Het is wel grappig hoe mijn kinderen allemaal dezelfde
ouders hebben en allemaal toch een totaal verschillend karakter. Bij de oudste
zeiden een vriendin en ik tegen elkaar toen we in verwachting waren van de
tweede: ‘Dat kan nóóit erger.’ Eh hè… Dat is gebleken. Die tweede is minstens
zo temperamentvol. Waar de tweede hier tot aan anderhalf jaar echt ontzettend
gemakkelijk was en dat daarna ruimschoots compenseerde, blijkt Baby in ieder
geval al het eerste half jaar totaal anders aan te pakken.

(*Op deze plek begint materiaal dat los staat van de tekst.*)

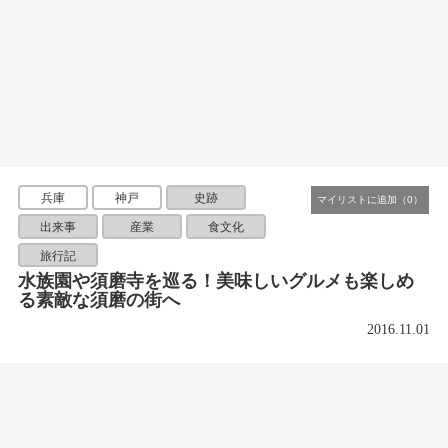
兵庫
神戸
史跡
出来事
産業
食文化
旅行記
水族園や須磨寺を巡る！美味しいグルメも楽しめ
る素敵な須磨の街へ
2016.11.01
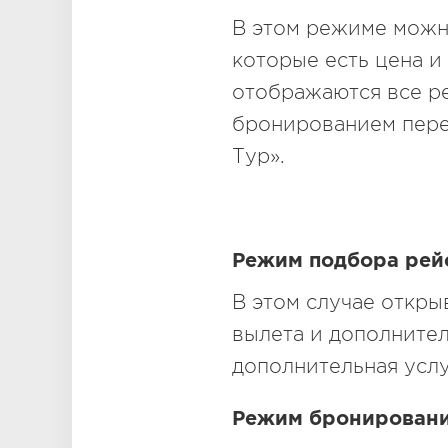
В этом режиме можно
которые есть цена и
отображаются все ре
бронированием пере
Тур».
Режим подбора рей
В этом случае откр
вылета и дополните
дополнительная услу
Режим бронировани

Het is een heerlijk kind, die Baby. Ze maakt me bewust van
alle kleine dingetjes waar ik door mijn werk als draagconsulent ontzettend veel
over geleerd en gelezen heb. Dat was theorie en nu krijg ik door Baby ook de
praktische onderbouwing. Dat maakt ook dat ik steeds minder snap van wat we als
moeder allemaal al moéten terwijl Baby wil dat we aan haar hoofd ruiken. Ik
werk voor mezelf, dus ik kan het zelf plannen en ik hang Baby tijdens het werk
gewoon onder mijn neus in de draagdoek. Wat leef ik mee met al die moeders die
deze vrijheid niet hebben.
Elke moeder verdient het recht om zo lang aan het hoofd van
haar Baby te ruiken als ze wil. In ieder geval het eerste jaar.